(Data excerpts)
▼

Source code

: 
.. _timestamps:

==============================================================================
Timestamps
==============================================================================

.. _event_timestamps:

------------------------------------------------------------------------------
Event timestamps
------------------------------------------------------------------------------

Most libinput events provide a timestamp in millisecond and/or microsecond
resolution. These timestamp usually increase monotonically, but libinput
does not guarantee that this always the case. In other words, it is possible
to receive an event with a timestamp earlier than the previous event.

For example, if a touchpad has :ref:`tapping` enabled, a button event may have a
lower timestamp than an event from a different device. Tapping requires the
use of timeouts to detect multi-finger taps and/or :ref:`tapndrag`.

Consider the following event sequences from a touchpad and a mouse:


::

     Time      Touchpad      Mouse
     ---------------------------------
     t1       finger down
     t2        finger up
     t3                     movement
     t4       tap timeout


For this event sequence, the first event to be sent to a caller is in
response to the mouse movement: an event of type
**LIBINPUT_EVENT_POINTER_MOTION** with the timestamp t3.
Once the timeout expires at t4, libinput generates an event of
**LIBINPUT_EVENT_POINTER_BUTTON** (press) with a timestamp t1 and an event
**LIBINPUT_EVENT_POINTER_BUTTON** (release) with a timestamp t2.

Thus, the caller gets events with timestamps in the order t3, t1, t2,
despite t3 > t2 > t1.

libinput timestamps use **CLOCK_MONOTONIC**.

▲

* Instructions for the task: Give the entries again, every one of them exactly.

* Written answer:
Source code

: 
.. _timestamps:

==============================================================================
Timestamps
==============================================================================

.. _event_timestamps:

------------------------------------------------------------------------------
Event timestamps
------------------------------------------------------------------------------

Most libinput events provide a timestamp in millisecond and/or microsecond
resolution. These timestamp usually increase monotonically, but libinput
does not guarantee that this always the case. In other words, it is possible
to receive an event with a timestamp earlier than the previous event.

For example, if a touchpad has :ref:`tapping` enabled, a button event may have a
lower timestamp than an event from a different device. Tapping requires the
use of timeouts to detect multi-finger taps and/or :ref:`tapndrag`.

Consider the following event sequences from a touchpad and a mouse:


::

     Time      Touchpad      Mouse
     ---------------------------------
     t1       finger down
     t2        finger up
     t3                     movement
     t4       tap timeout


For this event sequence, the first event to be sent to a caller is in
response to the mouse movement: an event of type
**LIBINPUT_EVENT_POINTER_MOTION** with the timestamp t3.
Once the timeout expires at t4, libinput generates an event of
**LIBINPUT_EVENT_POINTER_BUTTON** (press) with a timestamp t1 and an event
**LIBINPUT_EVENT_POINTER_BUTTON** (release) with a timestamp t2.

Thus, the caller gets events with timestamps in the order t3, t1, t2,
despite t3 > t2 > t1.

libinput timestamps use **CLOCK_MONOTONIC**.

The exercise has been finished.